La parade militaire organisée par l’AFC/M23 à Rumangabo, où plus de 7 000 nouvelles recrues ont été présentées, ravive les tensions dans l’Est congolais. Kinshasa, qui y voit une violation des accords de paix, interpelle Washington et Doha, médiateurs du processus en cours, et accuse Kigali d’être derrière cette démonstration de force.
La mise en scène de la rébellion AFC/M23, qui a exhibé à Rumangabo (territoire de Rutshuru) la fin de formation de plus de 7 000 combattants, a provoqué l’ire de Kinshasa. Le gouvernement congolais a annoncé mercredi 17 septembre la saisine des médiations américaine et qatarie, dénonçant une « violation flagrante » des engagements pris dans le cadre du processus de Doha et de l’Accord de Washington.
Pour le porte-parole du gouvernement, Patrick Muyaya, cette démonstration est « inacceptable ». Il accuse la rébellion d’avoir intégré dans ses rangs des prisonniers congolais, des enfants et des civils captifs, et pointe la présence d’une « brigade avancée de l’armée rwandaise » derrière l’opération. « Un Congolais qui aime sa patrie ne peut s’allier avec ceux qui n’ont pour dessein que tuer et intimider », a-t-il déclaré lors d’une adresse solennelle.

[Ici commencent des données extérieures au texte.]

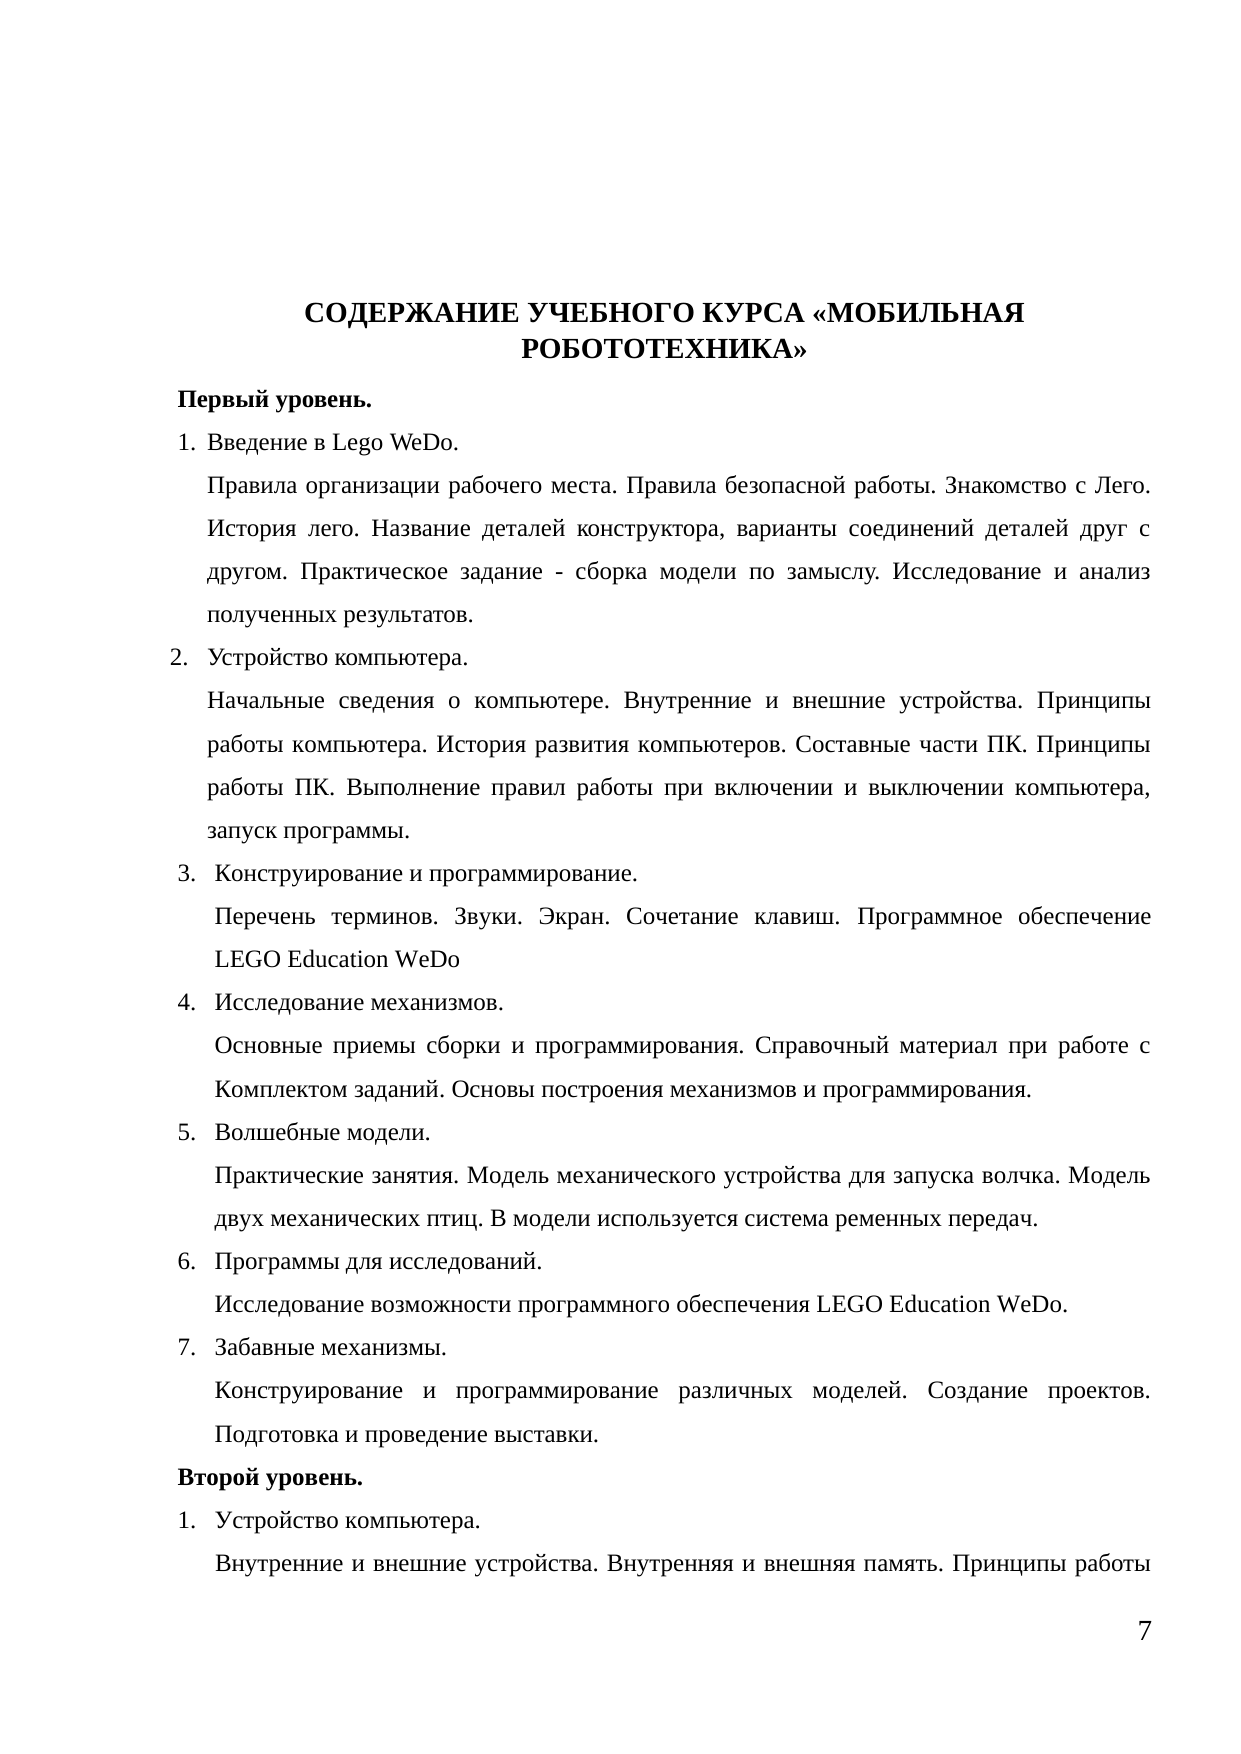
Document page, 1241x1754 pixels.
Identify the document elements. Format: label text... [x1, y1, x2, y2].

list Устройство компьютера. [169, 642, 1152, 671]
list Волшебные модели. [177, 1117, 1152, 1146]
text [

Kinshasa affirme également que certains des recrues présentées par le M23 seraient en réalité des militaires et policiers congolais capturés à Goma et Bukavu. Ces derniers, selon les autorités, étaient censés être inclus dans un mécanisme d’échange de prisonniers toujours en négociation à Doha.
Sur le terrain, la situation reste tendue. Les Forces armées de la RDC (FARDC) et les rebelles de l’AFC/M23 s’accusent mutuellement de violer le cessez-le-feu, alors que les discussions de Doha patinent et peinent à imposer une véritable désescalade.